■ EXERCISE AIM ■
Look through the records below and say how many lines include "model". Give only that number.

BEGIN DATA EXTRACTS

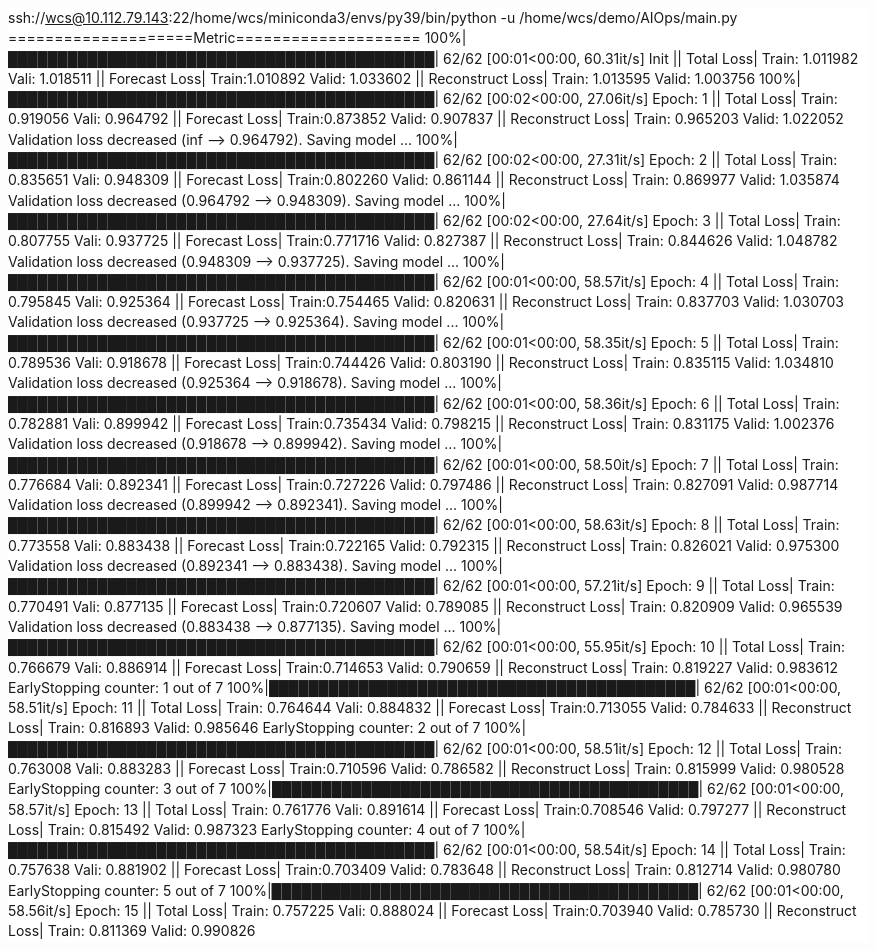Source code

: ssh://wcs@10.112.79.143:22/home/wcs/miniconda3/envs/py39/bin/python -u /home/wcs/demo/AIOps/main.py
====================Metric====================
100%|███████████████████████████████████████████| 62/62 [00:01<00:00, 60.31it/s]
Init || Total Loss| Train: 1.011982 Vali: 1.018511 || Forecast Loss| Train:1.010892 Valid: 1.033602 || Reconstruct Loss| Train: 1.013595 Valid: 1.003756
100%|███████████████████████████████████████████| 62/62 [00:02<00:00, 27.06it/s]
Epoch: 1 || Total Loss| Train: 0.919056 Vali: 0.964792 || Forecast Loss| Train:0.873852 Valid: 0.907837 || Reconstruct Loss| Train: 0.965203 Valid: 1.022052
Validation loss decreased (inf --> 0.964792).  Saving model ...
100%|███████████████████████████████████████████| 62/62 [00:02<00:00, 27.31it/s]
Epoch: 2 || Total Loss| Train: 0.835651 Vali: 0.948309 || Forecast Loss| Train:0.802260 Valid: 0.861144 || Reconstruct Loss| Train: 0.869977 Valid: 1.035874
Validation loss decreased (0.964792 --> 0.948309).  Saving model ...
100%|███████████████████████████████████████████| 62/62 [00:02<00:00, 27.64it/s]
Epoch: 3 || Total Loss| Train: 0.807755 Vali: 0.937725 || Forecast Loss| Train:0.771716 Valid: 0.827387 || Reconstruct Loss| Train: 0.844626 Valid: 1.048782
Validation loss decreased (0.948309 --> 0.937725).  Saving model ...
100%|███████████████████████████████████████████| 62/62 [00:01<00:00, 58.57it/s]
Epoch: 4 || Total Loss| Train: 0.795845 Vali: 0.925364 || Forecast Loss| Train:0.754465 Valid: 0.820631 || Reconstruct Loss| Train: 0.837703 Valid: 1.030703
Validation loss decreased (0.937725 --> 0.925364).  Saving model ...
100%|███████████████████████████████████████████| 62/62 [00:01<00:00, 58.35it/s]
Epoch: 5 || Total Loss| Train: 0.789536 Vali: 0.918678 || Forecast Loss| Train:0.744426 Valid: 0.803190 || Reconstruct Loss| Train: 0.835115 Valid: 1.034810
Validation loss decreased (0.925364 --> 0.918678).  Saving model ...
100%|███████████████████████████████████████████| 62/62 [00:01<00:00, 58.36it/s]
Epoch: 6 || Total Loss| Train: 0.782881 Vali: 0.899942 || Forecast Loss| Train:0.735434 Valid: 0.798215 || Reconstruct Loss| Train: 0.831175 Valid: 1.002376
Validation loss decreased (0.918678 --> 0.899942).  Saving model ...
100%|███████████████████████████████████████████| 62/62 [00:01<00:00, 58.50it/s]
Epoch: 7 || Total Loss| Train: 0.776684 Vali: 0.892341 || Forecast Loss| Train:0.727226 Valid: 0.797486 || Reconstruct Loss| Train: 0.827091 Valid: 0.987714
Validation loss decreased (0.899942 --> 0.892341).  Saving model ...
100%|███████████████████████████████████████████| 62/62 [00:01<00:00, 58.63it/s]
Epoch: 8 || Total Loss| Train: 0.773558 Vali: 0.883438 || Forecast Loss| Train:0.722165 Valid: 0.792315 || Reconstruct Loss| Train: 0.826021 Valid: 0.975300
Validation loss decreased (0.892341 --> 0.883438).  Saving model ...
100%|███████████████████████████████████████████| 62/62 [00:01<00:00, 57.21it/s]
Epoch: 9 || Total Loss| Train: 0.770491 Vali: 0.877135 || Forecast Loss| Train:0.720607 Valid: 0.789085 || Reconstruct Loss| Train: 0.820909 Valid: 0.965539
Validation loss decreased (0.883438 --> 0.877135).  Saving model ...
100%|███████████████████████████████████████████| 62/62 [00:01<00:00, 55.95it/s]
Epoch: 10 || Total Loss| Train: 0.766679 Vali: 0.886914 || Forecast Loss| Train:0.714653 Valid: 0.790659 || Reconstruct Loss| Train: 0.819227 Valid: 0.983612
EarlyStopping counter: 1 out of 7
100%|███████████████████████████████████████████| 62/62 [00:01<00:00, 58.51it/s]
Epoch: 11 || Total Loss| Train: 0.764644 Vali: 0.884832 || Forecast Loss| Train:0.713055 Valid: 0.784633 || Reconstruct Loss| Train: 0.816893 Valid: 0.985646
EarlyStopping counter: 2 out of 7
100%|███████████████████████████████████████████| 62/62 [00:01<00:00, 58.51it/s]
Epoch: 12 || Total Loss| Train: 0.763008 Vali: 0.883283 || Forecast Loss| Train:0.710596 Valid: 0.786582 || Reconstruct Loss| Train: 0.815999 Valid: 0.980528
EarlyStopping counter: 3 out of 7
100%|███████████████████████████████████████████| 62/62 [00:01<00:00, 58.57it/s]
Epoch: 13 || Total Loss| Train: 0.761776 Vali: 0.891614 || Forecast Loss| Train:0.708546 Valid: 0.797277 || Reconstruct Loss| Train: 0.815492 Valid: 0.987323
EarlyStopping counter: 4 out of 7
100%|███████████████████████████████████████████| 62/62 [00:01<00:00, 58.54it/s]
Epoch: 14 || Total Loss| Train: 0.757638 Vali: 0.881902 || Forecast Loss| Train:0.703409 Valid: 0.783648 || Reconstruct Loss| Train: 0.812714 Valid: 0.980780
EarlyStopping counter: 5 out of 7
100%|███████████████████████████████████████████| 62/62 [00:01<00:00, 58.56it/s]
Epoch: 15 || Total Loss| Train: 0.757225 Vali: 0.888024 || Forecast Loss| Train:0.703940 Valid: 0.785730 || Reconstruct Loss| Train: 0.811369 Valid: 0.990826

END DATA EXTRACTS

■ REPLY TO THE TASK ■
9